Dive Brief:
- Microsoft on Friday unveiled plans to expand a comprehensive security makeover by accelerating its Secure Future Initiative and making changes to governance and how it compensates key executives.
- Microsoft is restructuring part of its upper management to elevate cybersecurity governance. Engineering and a group of deputy CISOs will partner to oversee SFI, manage risks and report to senior leadership, Charlie Bell, EVP, Microsoft Security, said in a blog post. The company will partially base compensation on how much progress is made towards certain security milestones.
- Microsoft said it will review SFI progress weekly with the senior leadership team and discuss quarterly with its board of directors.
Dive Insight:
The company is also rolling out a series of changes by creating six security pillars designed to better detect threats, strengthen authentication and better secure cloud environments.
- Protect identities and secrets
- Protect tenants and isolate production systems
- Protect networks
- Protect engineering systems
- Monitor and detect threats
- Accelerate response and remediation
Microsoft has come under withering criticism by security industry executives and federal officials over its security culture leading up to the recent state-linked hacks.
Among the key changes, Ann Johnson, a long time corporate VP at the company, is adding the title of deputy CISO, customer outreach and regulated industries, according to a Microsoft spokesperson. Johnson will be tasked with scaling customer engagement and communications about Microsoft’s own security. Bloomberg first reported the changes regarding security chiefs.
Microsoft is also bringing nation-state actor and threat hunting under CISO Igor Tsyganskiy’s purview.
The renewed scrutiny on Microsoft followed findings from a Cyber Safety Review Board report in early April where the company was heavily criticized for its response to the summer 2023 hack of Microsoft Exchange Online.
The board said the attack — which led to the theft of 60,000 State Department emails and the hack of Commerce Secretary Gina Raimondo — was entirely avoidable and blasted Microsoft for creating a culture that emphasizes product development and features over customer security.
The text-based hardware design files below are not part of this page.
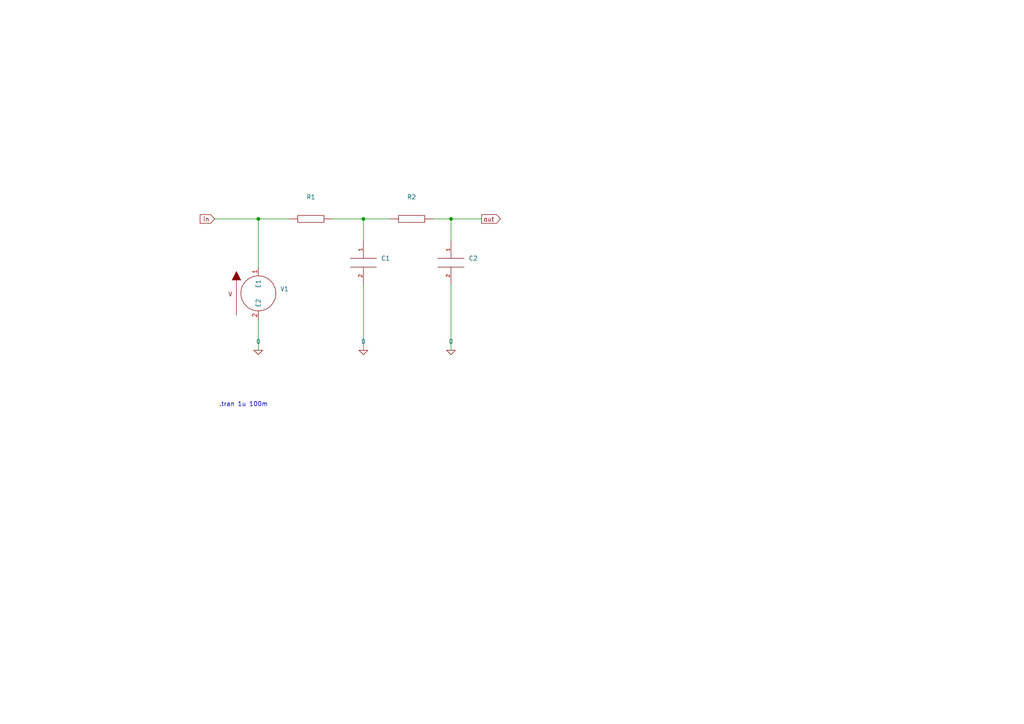
<source format=kicad_sch>
(kicad_sch (version 20211123) (generator eeschema)

  (uuid a06e8e78-f567-42e6-b645-013b1073ca31)

  (paper "A4")

  

  (junction (at 105.41 63.5) (diameter 0) (color 0 0 0 0)
    (uuid 5dda298e-12f8-4333-bcd8-c3aedc06208c)
  )
  (junction (at 74.93 63.5) (diameter 0) (color 0 0 0 0)
    (uuid 703ef1f4-76c9-43bd-8eca-aff0ebfc70a3)
  )
  (junction (at 130.81 63.5) (diameter 0) (color 0 0 0 0)
    (uuid 80be4cad-d7ac-4728-ad5d-fbcd02fe4045)
  )

  (wire (pts (xy 105.41 63.5) (xy 113.03 63.5))
    (stroke (width 0) (type default) (color 0 0 0 0))
    (uuid 10b33048-9128-4271-8d6c-bf6ad5ee4996)
  )
  (wire (pts (xy 96.52 63.5) (xy 105.41 63.5))
    (stroke (width 0) (type default) (color 0 0 0 0))
    (uuid 167e6b8c-681b-448e-8cd7-0ae9e3c2f858)
  )
  (wire (pts (xy 130.81 82.55) (xy 130.81 101.6))
    (stroke (width 0) (type default) (color 0 0 0 0))
    (uuid 4f476ec9-9843-4521-b989-bd1b668db7c0)
  )
  (wire (pts (xy 130.81 63.5) (xy 130.81 69.85))
    (stroke (width 0) (type default) (color 0 0 0 0))
    (uuid 5f9bb383-9699-483f-abd6-f7fae3eff4db)
  )
  (wire (pts (xy 74.93 63.5) (xy 83.82 63.5))
    (stroke (width 0) (type default) (color 0 0 0 0))
    (uuid 8a250c79-2911-4df5-8df4-0fccf38813a1)
  )
  (wire (pts (xy 62.23 63.5) (xy 74.93 63.5))
    (stroke (width 0) (type default) (color 0 0 0 0))
    (uuid 94328f8c-f29c-474b-915d-5de760e02177)
  )
  (wire (pts (xy 105.41 63.5) (xy 105.41 69.85))
    (stroke (width 0) (type default) (color 0 0 0 0))
    (uuid 9a72b750-0957-4742-800e-bb421053c64f)
  )
  (wire (pts (xy 130.81 63.5) (xy 139.7 63.5))
    (stroke (width 0) (type default) (color 0 0 0 0))
    (uuid a9590731-5951-44fc-b8a7-75afec2f2138)
  )
  (wire (pts (xy 74.93 92.71) (xy 74.93 101.6))
    (stroke (width 0) (type default) (color 0 0 0 0))
    (uuid bd5571f1-4b78-4344-bcd5-aa3ffff83009)
  )
  (wire (pts (xy 74.93 63.5) (xy 74.93 77.47))
    (stroke (width 0) (type default) (color 0 0 0 0))
    (uuid c311d1b4-1ef4-430a-a325-6afc2c8785da)
  )
  (wire (pts (xy 125.73 63.5) (xy 130.81 63.5))
    (stroke (width 0) (type default) (color 0 0 0 0))
    (uuid dbb64115-0da9-4205-9fa0-4d7fdbb1b57d)
  )
  (wire (pts (xy 105.41 82.55) (xy 105.41 101.6))
    (stroke (width 0) (type default) (color 0 0 0 0))
    (uuid f3b42b1e-7bea-4b36-a5e7-64ef3dc53f1c)
  )

  (text ".tran 1u 100m\n" (at 63.5 118.11 0)
    (effects (font (size 1.27 1.27)) (justify left bottom))
    (uuid 26728b6e-9118-480b-99e3-604f9a910611)
  )

  (global_label "in" (shape input) (at 62.23 63.5 180) (fields_autoplaced)
    (effects (font (size 1.27 1.27)) (justify right))
    (uuid 23d837ba-dc5e-411c-9f2a-aada12ded467)
    (property "Odnośniki między arkuszami" "${INTERSHEET_REFS}" (id 0) (at 58.0631 63.4206 0)
      (effects (font (size 1.27 1.27)) (justify right) hide)
    )
  )
  (global_label "out" (shape output) (at 139.7 63.5 0) (fields_autoplaced)
    (effects (font (size 1.27 1.27)) (justify left))
    (uuid ee9cca1e-67e0-423d-81dd-8e074c191193)
    (property "Odnośniki między arkuszami" "${INTERSHEET_REFS}" (id 0) (at 145.1369 63.5794 0)
      (effects (font (size 1.27 1.27)) (justify left) hide)
    )
  )

  (symbol (lib_id "pspice:R") (at 90.17 63.5 90) (unit 1)
    (in_bom yes) (on_board yes) (fields_autoplaced)
    (uuid 421f3112-b7c7-4f4b-9121-a3cf0cf0597e)
    (property "Reference" "R1" (id 0) (at 90.17 57.15 90))
    (property "Value" "" (id 1) (at 90.17 59.69 90))
    (property "Footprint" "" (id 2) (at 90.17 63.5 0)
      (effects (font (size 1.27 1.27)) hide)
    )
    (property "Datasheet" "~" (id 3) (at 90.17 63.5 0)
      (effects (font (size 1.27 1.27)) hide)
    )
    (pin "1" (uuid d682aa65-e29a-46ce-8d4f-dd4934c5442a))
    (pin "2" (uuid 9bb71c85-174b-4e68-b9a7-85735fbf335e))
  )

  (symbol (lib_id "pspice:VSOURCE") (at 74.93 85.09 0) (unit 1)
    (in_bom yes) (on_board yes) (fields_autoplaced)
    (uuid 54801b85-fd78-4df4-a039-798d15f1a062)
    (property "Reference" "V1" (id 0) (at 81.28 83.8199 0)
      (effects (font (size 1.27 1.27)) (justify left))
    )
    (property "Value" "" (id 1) (at 81.28 86.3599 0)
      (effects (font (size 1.27 1.27)) (justify left))
    )
    (property "Footprint" "" (id 2) (at 74.93 85.09 0)
      (effects (font (size 1.27 1.27)) hide)
    )
    (property "Datasheet" "~" (id 3) (at 74.93 85.09 0)
      (effects (font (size 1.27 1.27)) hide)
    )
    (pin "1" (uuid 86b1650c-27f6-4516-8b60-2a6a434a183e))
    (pin "2" (uuid 86a6b9b9-3de3-44b4-b763-98233419d240))
  )

  (symbol (lib_id "pspice:R") (at 119.38 63.5 90) (unit 1)
    (in_bom yes) (on_board yes) (fields_autoplaced)
    (uuid 57af4f01-ac41-4af4-82f3-1beb1a71e39c)
    (property "Reference" "R2" (id 0) (at 119.38 57.15 90))
    (property "Value" "" (id 1) (at 119.38 59.69 90))
    (property "Footprint" "" (id 2) (at 119.38 63.5 0)
      (effects (font (size 1.27 1.27)) hide)
    )
    (property "Datasheet" "~" (id 3) (at 119.38 63.5 0)
      (effects (font (size 1.27 1.27)) hide)
    )
    (pin "1" (uuid 9a4e5762-ed1c-4d5b-9017-7b401f7ec7a6))
    (pin "2" (uuid 4f19d979-ca23-4166-ac96-3154906599a9))
  )

  (symbol (lib_id "pspice:C") (at 105.41 76.2 0) (unit 1)
    (in_bom yes) (on_board yes) (fields_autoplaced)
    (uuid 77e0c96d-ab56-4e13-8daa-5265643c0972)
    (property "Reference" "C1" (id 0) (at 110.49 74.9299 0)
      (effects (font (size 1.27 1.27)) (justify left))
    )
    (property "Value" "" (id 1) (at 110.49 77.4699 0)
      (effects (font (size 1.27 1.27)) (justify left))
    )
    (property "Footprint" "" (id 2) (at 105.41 76.2 0)
      (effects (font (size 1.27 1.27)) hide)
    )
    (property "Datasheet" "~" (id 3) (at 105.41 76.2 0)
      (effects (font (size 1.27 1.27)) hide)
    )
    (pin "1" (uuid a4d18ef1-4f46-40fc-a7ab-e7291a68caea))
    (pin "2" (uuid 848ac905-b996-4ddf-b3fe-259c377475a9))
  )

  (symbol (lib_id "pspice:0") (at 74.93 101.6 0) (unit 1)
    (in_bom yes) (on_board yes) (fields_autoplaced)
    (uuid 988b05c2-3359-4aac-b98b-94b8b7adc93a)
    (property "Reference" "#GND0103" (id 0) (at 74.93 104.14 0)
      (effects (font (size 1.27 1.27)) hide)
    )
    (property "Value" "" (id 1) (at 74.93 99.06 0))
    (property "Footprint" "" (id 2) (at 74.93 101.6 0)
      (effects (font (size 1.27 1.27)) hide)
    )
    (property "Datasheet" "~" (id 3) (at 74.93 101.6 0)
      (effects (font (size 1.27 1.27)) hide)
    )
    (pin "1" (uuid b9ccdb07-26ea-4761-ad36-c6c26d163692))
  )

  (symbol (lib_id "pspice:0") (at 130.81 101.6 0) (unit 1)
    (in_bom yes) (on_board yes) (fields_autoplaced)
    (uuid a0f643a6-39cb-44af-8e78-e34ef11b1cc2)
    (property "Reference" "#GND0102" (id 0) (at 130.81 104.14 0)
      (effects (font (size 1.27 1.27)) hide)
    )
    (property "Value" "~" (id 1) (at 130.81 99.06 0))
    (property "Footprint" "" (id 2) (at 130.81 101.6 0)
      (effects (font (size 1.27 1.27)) hide)
    )
    (property "Datasheet" "~" (id 3) (at 130.81 101.6 0)
      (effects (font (size 1.27 1.27)) hide)
    )
    (pin "1" (uuid 5516f31b-745a-4efd-9e6c-b76561d476fc))
  )

  (symbol (lib_id "pspice:C") (at 130.81 76.2 0) (unit 1)
    (in_bom yes) (on_board yes) (fields_autoplaced)
    (uuid a2809418-519f-466b-bb95-1ebd7f89570d)
    (property "Reference" "C2" (id 0) (at 135.89 74.9299 0)
      (effects (font (size 1.27 1.27)) (justify left))
    )
    (property "Value" "" (id 1) (at 135.89 77.4699 0)
      (effects (font (size 1.27 1.27)) (justify left))
    )
    (property "Footprint" "" (id 2) (at 130.81 76.2 0)
      (effects (font (size 1.27 1.27)) hide)
    )
    (property "Datasheet" "~" (id 3) (at 130.81 76.2 0)
      (effects (font (size 1.27 1.27)) hide)
    )
    (pin "1" (uuid 28b61970-be32-4027-a006-7ee2adc035c1))
    (pin "2" (uuid fba9985a-ba26-4baf-80ec-357f064d3e09))
  )

  (symbol (lib_id "pspice:0") (at 105.41 101.6 0) (unit 1)
    (in_bom yes) (on_board yes) (fields_autoplaced)
    (uuid ce43fd1d-c4cd-4f64-856f-e4b800e280c3)
    (property "Reference" "#GND0101" (id 0) (at 105.41 104.14 0)
      (effects (font (size 1.27 1.27)) hide)
    )
    (property "Value" "~" (id 1) (at 105.41 99.06 0))
    (property "Footprint" "" (id 2) (at 105.41 101.6 0)
      (effects (font (size 1.27 1.27)) hide)
    )
    (property "Datasheet" "~" (id 3) (at 105.41 101.6 0)
      (effects (font (size 1.27 1.27)) hide)
    )
    (pin "1" (uuid 3e2e8bd2-7db2-49a2-967c-95c56fb8b09a))
  )
)

</source>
A separate attack by Russia-linked threat group Midnight Blizzard forced the Cybersecurity and Infrastructure Security Agency to issue mitigation guidance to key federal agencies after credentials and source code were stolen by the hackers.
Jess Burn, principal analyst at Forrester, said the Microsoft announcements were necessary steps and compared them to recent changes at other companies which have appointed business information security officers.
“They must secure what they sell,” Burn said via email.
Jake Williams, faculty member at IANS Research, said goals outlined by Microsoft are ambitious and represent somewhat of a transformation in the corporate culture at Microsoft.
“Most organizations have neither the will nor the technical ability to achieve these goals, but any organization that does will be in a prime position to repel most intrusions,” Williams said via email. “Microsoft certainly has the technical ability to implement these, but that's always been the case. It appears they now have the political will to do so as well.”